— Work task —
Reproduce the source text of every row below character for character, leaving out the pictures.

*** Block opens ***

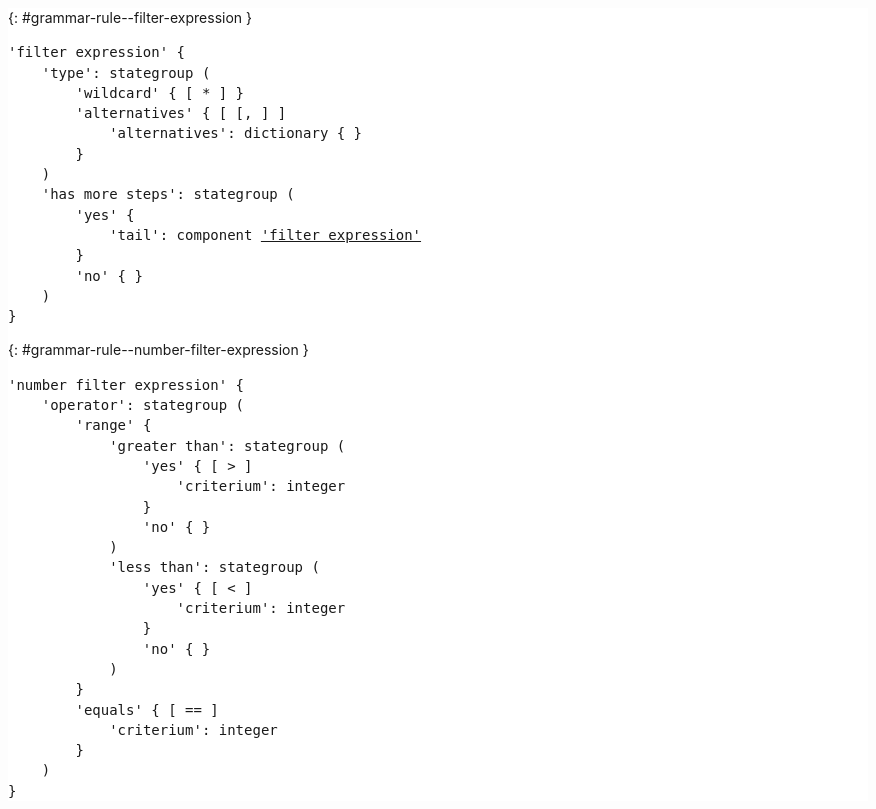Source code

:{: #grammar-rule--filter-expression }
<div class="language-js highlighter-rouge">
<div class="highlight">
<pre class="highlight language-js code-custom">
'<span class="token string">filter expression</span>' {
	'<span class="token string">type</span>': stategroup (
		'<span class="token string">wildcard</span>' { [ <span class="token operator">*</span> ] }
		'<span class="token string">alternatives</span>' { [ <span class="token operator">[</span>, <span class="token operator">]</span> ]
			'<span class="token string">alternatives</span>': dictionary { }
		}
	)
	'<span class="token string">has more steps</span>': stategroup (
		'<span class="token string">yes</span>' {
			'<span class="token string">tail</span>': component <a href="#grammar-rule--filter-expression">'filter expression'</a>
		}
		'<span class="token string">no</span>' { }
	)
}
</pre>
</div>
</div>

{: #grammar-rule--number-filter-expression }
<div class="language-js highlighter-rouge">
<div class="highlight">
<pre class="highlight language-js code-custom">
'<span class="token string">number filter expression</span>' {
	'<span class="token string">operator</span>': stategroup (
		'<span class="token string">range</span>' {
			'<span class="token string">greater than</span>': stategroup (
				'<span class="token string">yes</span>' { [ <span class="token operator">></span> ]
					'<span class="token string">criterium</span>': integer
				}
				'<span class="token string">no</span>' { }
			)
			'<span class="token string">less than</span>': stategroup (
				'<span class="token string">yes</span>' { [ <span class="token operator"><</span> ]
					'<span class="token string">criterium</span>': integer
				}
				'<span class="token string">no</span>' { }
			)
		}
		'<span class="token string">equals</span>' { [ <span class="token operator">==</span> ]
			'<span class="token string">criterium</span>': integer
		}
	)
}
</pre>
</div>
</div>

*** Block closes ***

— Solution below —
Source code

:{: #grammar-rule--filter-expression }
<div class="language-js highlighter-rouge">
<div class="highlight">
<pre class="highlight language-js code-custom">
'<span class="token string">filter expression</span>' {
	'<span class="token string">type</span>': stategroup (
		'<span class="token string">wildcard</span>' { [ <span class="token operator">*</span> ] }
		'<span class="token string">alternatives</span>' { [ <span class="token operator">[</span>, <span class="token operator">]</span> ]
			'<span class="token string">alternatives</span>': dictionary { }
		}
	)
	'<span class="token string">has more steps</span>': stategroup (
		'<span class="token string">yes</span>' {
			'<span class="token string">tail</span>': component <a href="#grammar-rule--filter-expression">'filter expression'</a>
		}
		'<span class="token string">no</span>' { }
	)
}
</pre>
</div>
</div>

{: #grammar-rule--number-filter-expression }
<div class="language-js highlighter-rouge">
<div class="highlight">
<pre class="highlight language-js code-custom">
'<span class="token string">number filter expression</span>' {
	'<span class="token string">operator</span>': stategroup (
		'<span class="token string">range</span>' {
			'<span class="token string">greater than</span>': stategroup (
				'<span class="token string">yes</span>' { [ <span class="token operator">></span> ]
					'<span class="token string">criterium</span>': integer
				}
				'<span class="token string">no</span>' { }
			)
			'<span class="token string">less than</span>': stategroup (
				'<span class="token string">yes</span>' { [ <span class="token operator"><</span> ]
					'<span class="token string">criterium</span>': integer
				}
				'<span class="token string">no</span>' { }
			)
		}
		'<span class="token string">equals</span>' { [ <span class="token operator">==</span> ]
			'<span class="token string">criterium</span>': integer
		}
	)
}
</pre>
</div>
</div>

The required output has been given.